Hi Claire! would love to see how you structure this for your class--how much time do you need for this project? What are the questions you are using to inspire the observations? Could you put this in a google doc to share out so that others could use it? I can share out a template we have for building out the ideas if you are interested!

Photo of Erin Quinn

I've done empathy maps before, too, and they've been so helpful.

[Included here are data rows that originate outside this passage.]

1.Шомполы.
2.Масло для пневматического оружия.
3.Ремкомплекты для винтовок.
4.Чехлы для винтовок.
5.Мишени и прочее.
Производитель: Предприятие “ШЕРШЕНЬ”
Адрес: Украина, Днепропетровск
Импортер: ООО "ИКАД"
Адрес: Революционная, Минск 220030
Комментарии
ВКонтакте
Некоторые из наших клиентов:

So how can we take the idea of an empathy map and apply it to help kids empathize with one another?Where do you think the point of differentiation might be for your idea? How does it differ from the dschool's version of an empathy map? https://dschool-old.stanford.edu/groups/k12/wiki/3d994/empathy_map.html

Photo of Michael Schurr

Clara, great idea. I've used empathy maps with my students before. It's a wonderfully visual way for students to "see" empathy. Have you seen Linkers ? Seems like you might be able to build together. Check it out!

Photo of Kengo Yamada

Claire Partlow I agree with everyone else. This is a great idea!

Photo of Nkomo Morris

I really like this idea because it is portable and cheap and doesn't require special equipment. You can do it with stickies, with tape and paper, with a wiki, or whatever. I would love to add aspects of this idea to mine, if that is okay. Would you be willing to be on my team so I can add your idea to mine?

Photo of Rebecca Recco

This is super cool!

Photo of Emma Scripps

This is really neat, Claire! It makes me think it could be something that's a classroom bulletin that gets added to overtime. What sorts of prompts have you used to support students and/or teachers to come up with different items that would fit in one of these maps?